**The exercise**
Convert the rows below into a Markdown table with two columns, Number and Entry. Give each non-blank line its own number, and leave the pictures out.
• • • • •
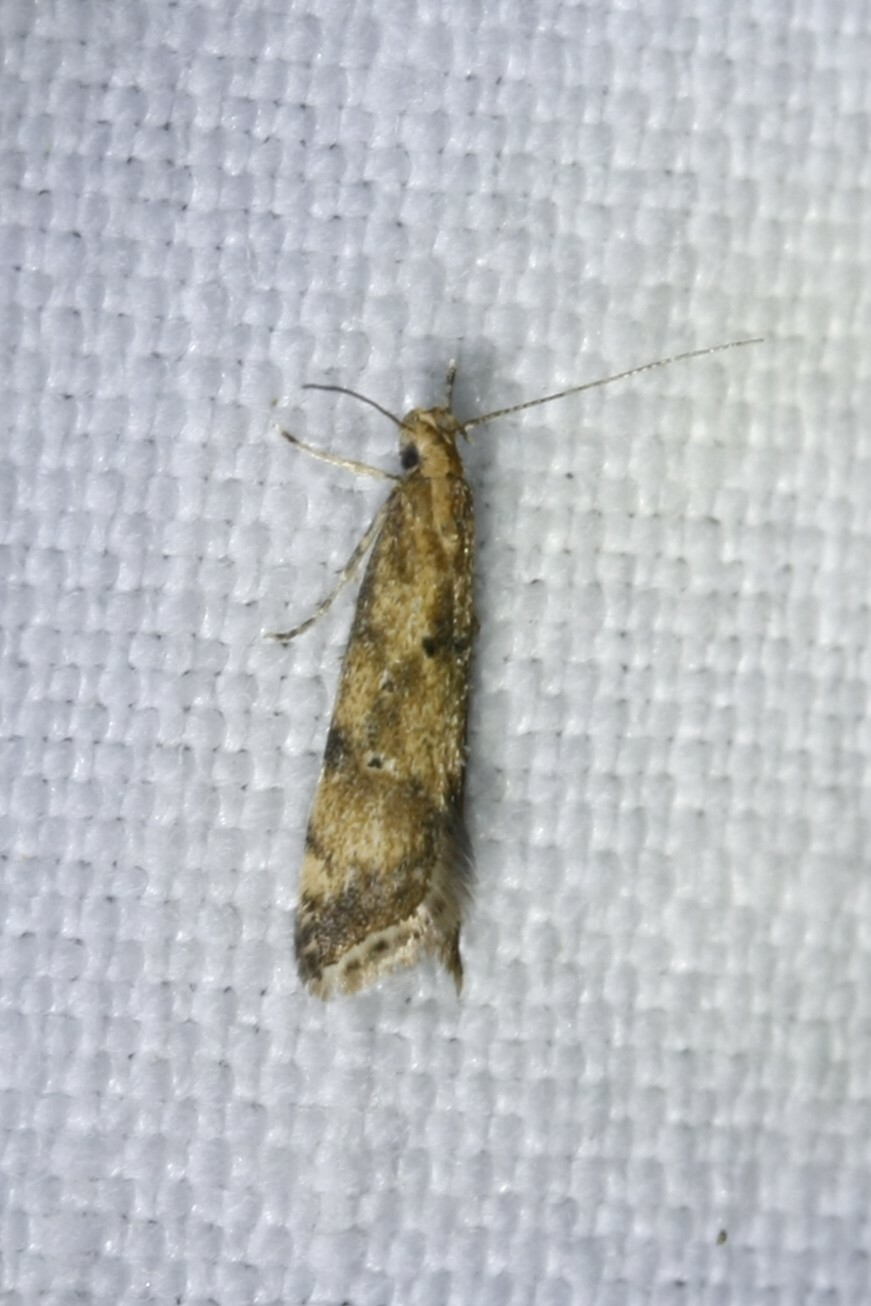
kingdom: Animalia
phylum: Arthropoda
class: Insecta
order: Lepidoptera
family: Gelechiidae
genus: Brachmia
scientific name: Brachmia blandella
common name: Gorse crest
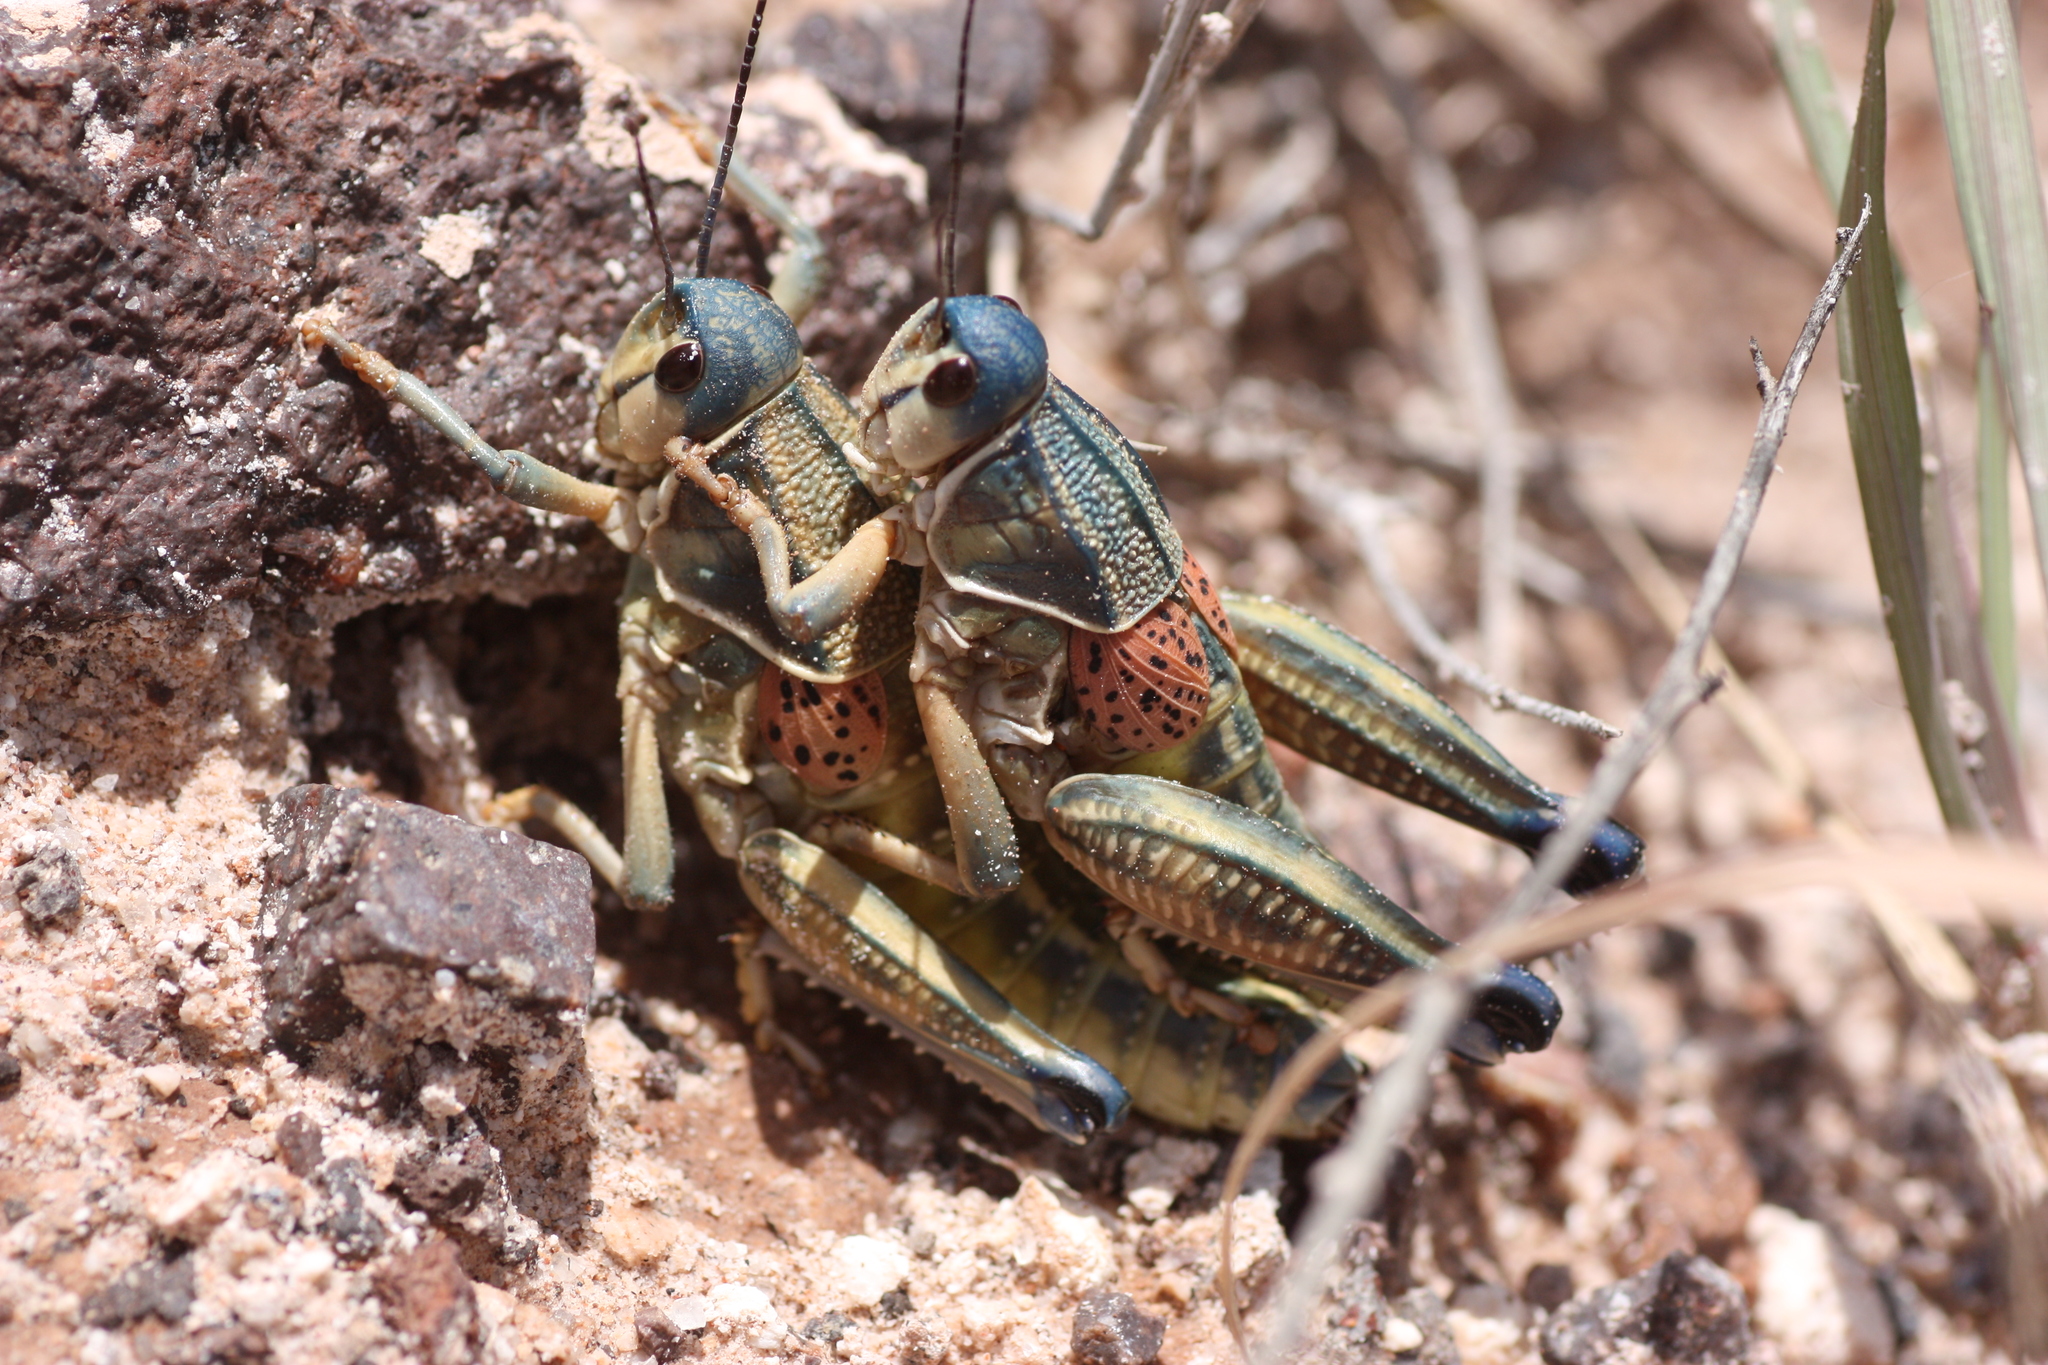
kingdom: Animalia
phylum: Arthropoda
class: Insecta
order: Orthoptera
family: Romaleidae
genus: Brachystola
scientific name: Brachystola magna
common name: Plains lubber grasshopper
• • • • •
**Written response**
| Number | Entry |
|---|---|
| 1 | kingdom: Animalia |
| 2 | phylum: Arthropoda |
| 3 | class: Insecta |
| 4 | order: Lepidoptera |
| 5 | family: Gelechiidae |
| 6 | genus: Brachmia |
| 7 | scientific name: Brachmia blandella |
| 8 | common name: Gorse crest |
| 9 | kingdom: Animalia |
| 10 | phylum: Arthropoda |
| 11 | class: Insecta |
| 12 | order: Orthoptera |
| 13 | family: Romaleidae |
| 14 | genus: Brachystola |
| 15 | scientific name: Brachystola magna |
| 16 | common name: Plains lubber grasshopper |